== Work order a ==
In the text on psychopaths and souls, what does no human being desire for himself?

*** Opening of Document extract ***

And what about psychopaths? Do these people ever have, for lack of a better term, souls?

There's a lot of implicational questions, which is why I thought it would be decent topic. :)
 
Any philosopher says no. the reasoning is as simple as it is complex: No human being desires the absolute evil for himself (say, eternal, exponentially increasing suffering). Any individual knows that he is a human being. because of that, he can distinguish other human beings, through say 'likeness'. they are akin to himself, but, with one important difference: he does not have direct access to another human beings experiencing of the world. Thus, anothers happiness or pain is not his own. Yet, he knows them as fellow human beings, in extremis (skepticism) they may just be figments of his imagination (brain in a vat). It is through this reasoning the mind can take distance of suffering as 'not his own'. Thus, should you be absolutely insensitive to any empathy whatsoever, you could kill every other human being and still tell yourself that it is, in some crooked way, good. You can even kill yourself, and take an extremely painful route (though even psychopaths start to hesitate here), and still believe it is for the best (ie. this side is or has become untenable, lets go to the other side, can't be worse then here). Now, imagine, that for some reason, you have gained an absolutely certain vision, ie. the belief is inescapable, that killing yourself, or any other deed you may want to pose, has a 100% causal connection to the result 'eternal exponentially increasing suffering'. your being would infinitly implode upon itself. but the point is, hard as you may try, that this situation is actually completely unimaginable (for starters, because we cannot have any certainty whatsoever regarding what death is). therefor, the philosopher concludes; the soul will always have an escape route, narrow as it may be, in its figuring that somehow there is something good, both in act as in consequence, in whatever it does, skewed as the 'reasoning' behind it may have become, in the case of a psychopath.

*** Close of Document extract ***
*** Opening of Supplied information ***

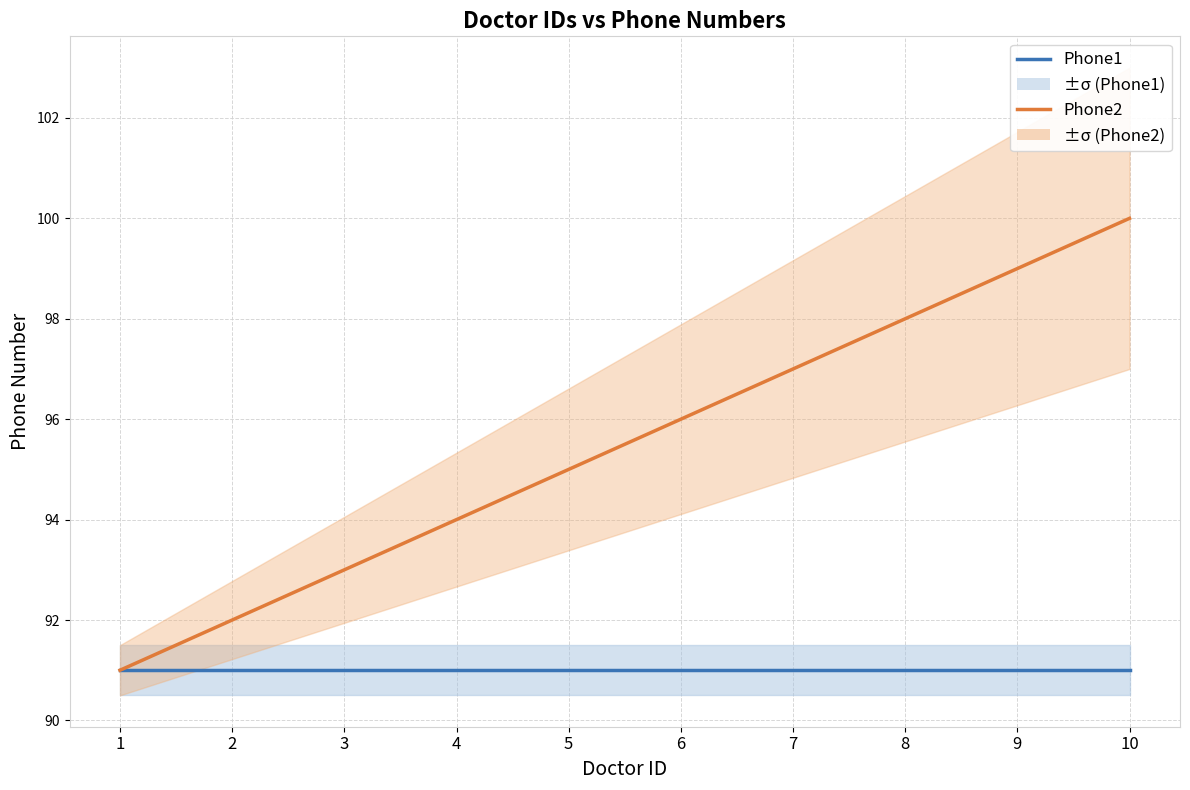

Reading left to right, list all the values displayed in this chart.

Phone1: 91	91	91	91	91	91	91	91	91	91
Phone2: 91	92	93	94	95	96	97	98	99	100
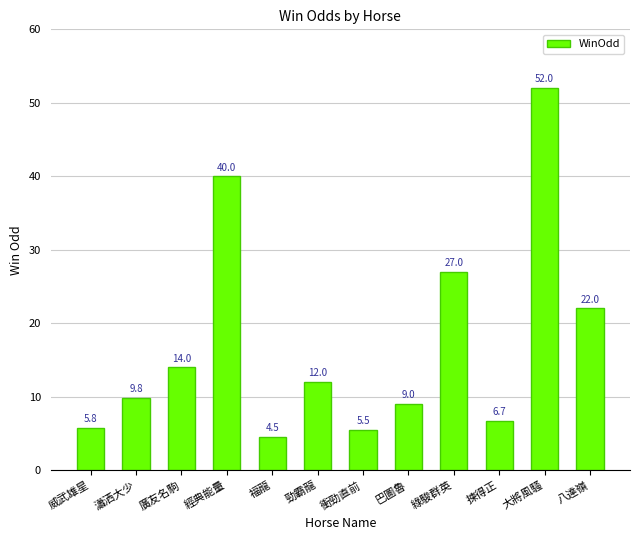

What is the average value?

17.4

*** Close of Supplied information ***

== Work order b ==
Rewrite all the chart records, changing "average" to "mean" and keeping everything else the same. Omit the pictures.

== Written response a ==
The absolute evil, such as eternal, exponentially increasing suffering.

== Written response b ==
Reading left to right, list all the values displayed in this chart.

Phone1: 91	91	91	91	91	91	91	91	91	91
Phone2: 91	92	93	94	95	96	97	98	99	100

What is the mean value?

17.4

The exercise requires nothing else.